• **Assignment**:
Would you output the entries below only from the line containing "adenoma carcinoma (thyroid)" through the line containing "high-resolution photomicrograph shows", exactly as they stand and with both ends included?
====== Records to process ======
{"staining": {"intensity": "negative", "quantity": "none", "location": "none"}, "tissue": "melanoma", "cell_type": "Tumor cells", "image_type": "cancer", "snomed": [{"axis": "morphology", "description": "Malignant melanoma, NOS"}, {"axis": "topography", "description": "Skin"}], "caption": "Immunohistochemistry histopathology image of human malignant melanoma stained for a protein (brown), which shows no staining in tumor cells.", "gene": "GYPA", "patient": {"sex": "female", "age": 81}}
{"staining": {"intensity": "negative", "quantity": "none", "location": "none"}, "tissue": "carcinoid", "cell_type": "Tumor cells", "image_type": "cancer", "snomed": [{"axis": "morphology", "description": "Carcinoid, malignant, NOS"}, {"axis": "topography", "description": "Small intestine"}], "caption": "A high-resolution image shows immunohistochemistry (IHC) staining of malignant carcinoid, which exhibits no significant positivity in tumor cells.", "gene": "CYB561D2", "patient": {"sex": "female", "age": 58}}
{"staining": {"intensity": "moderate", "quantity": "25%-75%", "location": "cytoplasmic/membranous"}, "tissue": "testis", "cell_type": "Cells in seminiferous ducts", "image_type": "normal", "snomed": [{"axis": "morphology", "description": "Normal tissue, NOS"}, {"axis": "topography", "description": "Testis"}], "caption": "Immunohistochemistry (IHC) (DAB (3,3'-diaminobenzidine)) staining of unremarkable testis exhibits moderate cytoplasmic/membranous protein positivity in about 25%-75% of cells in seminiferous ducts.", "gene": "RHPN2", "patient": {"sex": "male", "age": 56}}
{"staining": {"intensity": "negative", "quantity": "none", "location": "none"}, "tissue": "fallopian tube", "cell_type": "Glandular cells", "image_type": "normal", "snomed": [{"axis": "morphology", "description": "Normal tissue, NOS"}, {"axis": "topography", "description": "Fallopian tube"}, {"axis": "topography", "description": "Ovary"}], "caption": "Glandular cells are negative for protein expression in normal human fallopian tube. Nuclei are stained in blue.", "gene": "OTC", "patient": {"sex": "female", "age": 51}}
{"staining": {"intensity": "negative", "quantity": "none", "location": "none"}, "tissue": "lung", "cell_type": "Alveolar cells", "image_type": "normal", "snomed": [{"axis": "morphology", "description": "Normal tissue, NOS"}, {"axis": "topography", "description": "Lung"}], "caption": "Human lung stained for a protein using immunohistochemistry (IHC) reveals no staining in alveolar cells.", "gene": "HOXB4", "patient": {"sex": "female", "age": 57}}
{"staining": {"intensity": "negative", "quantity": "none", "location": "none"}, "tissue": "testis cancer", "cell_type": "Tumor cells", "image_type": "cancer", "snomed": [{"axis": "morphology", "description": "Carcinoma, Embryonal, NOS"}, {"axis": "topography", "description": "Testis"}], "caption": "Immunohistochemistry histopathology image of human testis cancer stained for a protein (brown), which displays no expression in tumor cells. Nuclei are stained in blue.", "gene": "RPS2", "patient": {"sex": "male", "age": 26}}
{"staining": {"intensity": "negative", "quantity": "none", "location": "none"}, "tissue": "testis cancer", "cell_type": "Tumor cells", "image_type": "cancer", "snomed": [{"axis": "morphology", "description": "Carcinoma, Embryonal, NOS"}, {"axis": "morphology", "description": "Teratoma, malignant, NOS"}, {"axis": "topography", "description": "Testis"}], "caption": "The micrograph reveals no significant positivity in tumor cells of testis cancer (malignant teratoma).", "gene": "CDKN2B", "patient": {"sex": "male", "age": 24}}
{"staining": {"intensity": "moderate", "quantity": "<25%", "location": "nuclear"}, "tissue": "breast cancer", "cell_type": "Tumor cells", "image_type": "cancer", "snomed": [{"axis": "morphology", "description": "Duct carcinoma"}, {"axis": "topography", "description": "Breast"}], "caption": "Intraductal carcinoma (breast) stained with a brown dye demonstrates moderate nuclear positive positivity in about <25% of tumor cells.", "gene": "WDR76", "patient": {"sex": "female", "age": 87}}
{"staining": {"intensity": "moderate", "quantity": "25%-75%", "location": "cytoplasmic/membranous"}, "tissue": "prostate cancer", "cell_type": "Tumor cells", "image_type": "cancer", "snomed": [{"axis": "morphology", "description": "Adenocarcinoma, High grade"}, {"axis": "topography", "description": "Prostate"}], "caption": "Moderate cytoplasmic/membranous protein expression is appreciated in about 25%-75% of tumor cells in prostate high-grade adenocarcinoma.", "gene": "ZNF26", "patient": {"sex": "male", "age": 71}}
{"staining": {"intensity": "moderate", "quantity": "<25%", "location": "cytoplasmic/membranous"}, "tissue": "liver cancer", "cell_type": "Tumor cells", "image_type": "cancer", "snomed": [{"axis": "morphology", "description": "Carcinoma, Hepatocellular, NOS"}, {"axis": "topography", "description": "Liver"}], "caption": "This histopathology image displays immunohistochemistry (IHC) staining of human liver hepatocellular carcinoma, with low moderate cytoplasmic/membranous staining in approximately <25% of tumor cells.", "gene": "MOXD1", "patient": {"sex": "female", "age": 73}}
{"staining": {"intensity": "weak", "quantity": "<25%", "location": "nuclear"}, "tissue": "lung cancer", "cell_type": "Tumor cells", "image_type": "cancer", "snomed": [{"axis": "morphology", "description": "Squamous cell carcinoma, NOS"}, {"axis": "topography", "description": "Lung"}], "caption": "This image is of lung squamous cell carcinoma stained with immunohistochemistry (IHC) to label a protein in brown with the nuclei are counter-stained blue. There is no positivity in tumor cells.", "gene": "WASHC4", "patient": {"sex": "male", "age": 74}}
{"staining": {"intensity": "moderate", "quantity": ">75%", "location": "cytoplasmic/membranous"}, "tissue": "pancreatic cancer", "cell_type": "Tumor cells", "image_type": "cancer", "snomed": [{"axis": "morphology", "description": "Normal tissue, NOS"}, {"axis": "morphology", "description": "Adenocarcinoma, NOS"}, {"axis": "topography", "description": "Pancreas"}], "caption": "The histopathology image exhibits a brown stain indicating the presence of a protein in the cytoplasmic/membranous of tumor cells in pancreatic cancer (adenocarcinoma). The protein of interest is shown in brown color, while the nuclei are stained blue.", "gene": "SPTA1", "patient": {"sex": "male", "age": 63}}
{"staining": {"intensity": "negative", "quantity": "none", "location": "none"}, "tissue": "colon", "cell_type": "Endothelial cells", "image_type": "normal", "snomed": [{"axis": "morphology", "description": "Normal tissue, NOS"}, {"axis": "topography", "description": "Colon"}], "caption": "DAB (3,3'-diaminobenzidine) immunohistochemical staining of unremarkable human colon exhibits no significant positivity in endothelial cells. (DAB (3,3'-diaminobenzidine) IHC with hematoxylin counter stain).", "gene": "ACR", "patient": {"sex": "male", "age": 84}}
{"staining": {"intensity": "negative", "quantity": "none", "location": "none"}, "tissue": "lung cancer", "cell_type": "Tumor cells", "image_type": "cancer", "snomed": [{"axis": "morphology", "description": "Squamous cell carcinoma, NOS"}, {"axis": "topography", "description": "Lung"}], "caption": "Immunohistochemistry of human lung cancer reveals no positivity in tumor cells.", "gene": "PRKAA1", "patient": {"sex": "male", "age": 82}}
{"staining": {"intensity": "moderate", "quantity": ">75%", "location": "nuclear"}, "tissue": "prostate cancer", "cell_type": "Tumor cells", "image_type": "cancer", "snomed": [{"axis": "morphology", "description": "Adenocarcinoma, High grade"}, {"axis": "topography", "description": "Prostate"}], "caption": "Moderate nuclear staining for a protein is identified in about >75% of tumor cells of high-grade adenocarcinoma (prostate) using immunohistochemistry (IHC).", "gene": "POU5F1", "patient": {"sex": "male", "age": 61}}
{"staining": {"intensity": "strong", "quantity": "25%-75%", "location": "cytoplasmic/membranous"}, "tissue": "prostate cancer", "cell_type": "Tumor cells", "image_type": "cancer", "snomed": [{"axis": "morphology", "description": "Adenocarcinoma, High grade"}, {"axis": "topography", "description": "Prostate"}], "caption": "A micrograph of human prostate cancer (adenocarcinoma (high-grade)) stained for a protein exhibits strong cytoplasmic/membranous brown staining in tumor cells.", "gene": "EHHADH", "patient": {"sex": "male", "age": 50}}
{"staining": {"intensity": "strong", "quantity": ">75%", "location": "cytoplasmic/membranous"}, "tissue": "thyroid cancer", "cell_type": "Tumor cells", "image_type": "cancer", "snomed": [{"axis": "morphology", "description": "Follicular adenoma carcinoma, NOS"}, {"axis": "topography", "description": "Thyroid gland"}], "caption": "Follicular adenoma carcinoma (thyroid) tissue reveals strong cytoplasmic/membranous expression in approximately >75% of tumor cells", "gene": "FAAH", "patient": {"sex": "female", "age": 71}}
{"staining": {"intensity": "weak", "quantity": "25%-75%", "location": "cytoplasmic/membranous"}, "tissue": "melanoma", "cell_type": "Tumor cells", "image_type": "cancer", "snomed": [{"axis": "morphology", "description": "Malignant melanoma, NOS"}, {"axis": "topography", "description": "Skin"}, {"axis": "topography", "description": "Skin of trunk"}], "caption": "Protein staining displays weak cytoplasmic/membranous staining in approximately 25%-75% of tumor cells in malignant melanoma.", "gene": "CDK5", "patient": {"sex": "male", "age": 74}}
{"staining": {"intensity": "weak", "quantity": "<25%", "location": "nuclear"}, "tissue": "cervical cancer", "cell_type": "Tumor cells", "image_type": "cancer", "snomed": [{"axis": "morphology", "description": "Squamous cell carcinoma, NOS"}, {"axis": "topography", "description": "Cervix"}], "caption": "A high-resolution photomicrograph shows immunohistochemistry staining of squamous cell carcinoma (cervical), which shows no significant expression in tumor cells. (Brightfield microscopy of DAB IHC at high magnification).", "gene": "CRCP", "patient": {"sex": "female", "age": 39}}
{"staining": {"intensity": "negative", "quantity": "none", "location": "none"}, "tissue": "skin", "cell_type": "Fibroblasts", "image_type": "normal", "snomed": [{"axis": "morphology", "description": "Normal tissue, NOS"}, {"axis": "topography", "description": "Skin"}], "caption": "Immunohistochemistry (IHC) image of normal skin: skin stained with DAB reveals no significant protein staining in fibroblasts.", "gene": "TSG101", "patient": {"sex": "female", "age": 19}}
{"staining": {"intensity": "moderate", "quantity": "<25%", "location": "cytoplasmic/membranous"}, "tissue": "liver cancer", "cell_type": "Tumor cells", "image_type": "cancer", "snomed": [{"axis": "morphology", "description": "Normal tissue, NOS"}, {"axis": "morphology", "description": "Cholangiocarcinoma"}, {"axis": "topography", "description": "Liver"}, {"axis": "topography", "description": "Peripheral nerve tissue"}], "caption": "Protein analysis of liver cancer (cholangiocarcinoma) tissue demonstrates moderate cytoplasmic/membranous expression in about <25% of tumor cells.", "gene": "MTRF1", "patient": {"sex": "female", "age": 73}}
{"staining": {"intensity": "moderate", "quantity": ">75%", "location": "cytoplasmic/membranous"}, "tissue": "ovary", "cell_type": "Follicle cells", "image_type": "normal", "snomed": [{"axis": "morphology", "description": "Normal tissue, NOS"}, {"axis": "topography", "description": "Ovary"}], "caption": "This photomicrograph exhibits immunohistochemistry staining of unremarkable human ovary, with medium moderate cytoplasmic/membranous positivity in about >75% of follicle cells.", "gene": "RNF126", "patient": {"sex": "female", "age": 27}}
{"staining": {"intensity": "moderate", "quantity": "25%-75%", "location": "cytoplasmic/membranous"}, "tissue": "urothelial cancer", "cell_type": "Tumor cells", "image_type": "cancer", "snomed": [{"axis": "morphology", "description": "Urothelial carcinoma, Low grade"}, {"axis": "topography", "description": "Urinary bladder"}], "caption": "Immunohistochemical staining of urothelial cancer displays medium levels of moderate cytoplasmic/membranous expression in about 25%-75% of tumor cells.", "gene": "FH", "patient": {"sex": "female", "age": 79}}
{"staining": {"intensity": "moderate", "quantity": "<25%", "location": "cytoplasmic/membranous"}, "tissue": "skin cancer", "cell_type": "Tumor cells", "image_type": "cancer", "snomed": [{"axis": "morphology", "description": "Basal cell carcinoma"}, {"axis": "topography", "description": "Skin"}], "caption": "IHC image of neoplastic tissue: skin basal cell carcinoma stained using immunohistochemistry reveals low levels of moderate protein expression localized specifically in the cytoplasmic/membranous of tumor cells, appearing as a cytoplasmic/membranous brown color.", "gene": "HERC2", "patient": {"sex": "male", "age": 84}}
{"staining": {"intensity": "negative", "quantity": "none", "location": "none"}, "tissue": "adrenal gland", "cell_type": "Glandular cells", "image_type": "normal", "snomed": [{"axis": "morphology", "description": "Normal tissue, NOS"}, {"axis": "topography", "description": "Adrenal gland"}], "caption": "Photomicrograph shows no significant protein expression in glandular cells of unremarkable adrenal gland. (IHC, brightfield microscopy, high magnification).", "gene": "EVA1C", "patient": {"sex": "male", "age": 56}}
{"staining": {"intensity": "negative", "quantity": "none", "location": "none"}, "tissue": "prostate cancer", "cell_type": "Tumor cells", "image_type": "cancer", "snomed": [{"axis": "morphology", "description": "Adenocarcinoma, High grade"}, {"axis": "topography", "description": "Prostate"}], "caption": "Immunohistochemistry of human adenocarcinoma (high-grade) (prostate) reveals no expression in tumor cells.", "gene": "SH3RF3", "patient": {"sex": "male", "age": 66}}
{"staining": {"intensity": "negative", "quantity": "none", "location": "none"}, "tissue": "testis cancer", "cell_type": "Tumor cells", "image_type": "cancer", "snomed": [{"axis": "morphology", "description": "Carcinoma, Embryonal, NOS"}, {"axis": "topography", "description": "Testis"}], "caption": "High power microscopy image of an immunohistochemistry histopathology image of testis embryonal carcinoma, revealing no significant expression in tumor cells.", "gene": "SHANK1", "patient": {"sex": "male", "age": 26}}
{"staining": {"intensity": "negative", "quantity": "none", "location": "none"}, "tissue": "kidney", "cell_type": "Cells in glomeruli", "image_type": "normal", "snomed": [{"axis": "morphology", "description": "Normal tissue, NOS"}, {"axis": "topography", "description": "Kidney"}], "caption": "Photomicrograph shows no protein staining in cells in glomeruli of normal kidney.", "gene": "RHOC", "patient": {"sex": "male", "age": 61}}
======
• **Answer space**:
{"staining": {"intensity": "strong", "quantity": ">75%", "location": "cytoplasmic/membranous"}, "tissue": "thyroid cancer", "cell_type": "Tumor cells", "image_type": "cancer", "snomed": [{"axis": "morphology", "description": "Follicular adenoma carcinoma, NOS"}, {"axis": "topography", "description": "Thyroid gland"}], "caption": "Follicular adenoma carcinoma (thyroid) tissue reveals strong cytoplasmic/membranous expression in approximately >75% of tumor cells", "gene": "FAAH", "patient": {"sex": "female", "age": 71}}
{"staining": {"intensity": "weak", "quantity": "25%-75%", "location": "cytoplasmic/membranous"}, "tissue": "melanoma", "cell_type": "Tumor cells", "image_type": "cancer", "snomed": [{"axis": "morphology", "description": "Malignant melanoma, NOS"}, {"axis": "topography", "description": "Skin"}, {"axis": "topography", "description": "Skin of trunk"}], "caption": "Protein staining displays weak cytoplasmic/membranous staining in approximately 25%-75% of tumor cells in malignant melanoma.", "gene": "CDK5", "patient": {"sex": "male", "age": 74}}
{"staining": {"intensity": "weak", "quantity": "<25%", "location": "nuclear"}, "tissue": "cervical cancer", "cell_type": "Tumor cells", "image_type": "cancer", "snomed": [{"axis": "morphology", "description": "Squamous cell carcinoma, NOS"}, {"axis": "topography", "description": "Cervix"}], "caption": "A high-resolution photomicrograph shows immunohistochemistry staining of squamous cell carcinoma (cervical), which shows no significant expression in tumor cells. (Brightfield microscopy of DAB IHC at high magnification).", "gene": "CRCP", "patient": {"sex": "female", "age": 39}}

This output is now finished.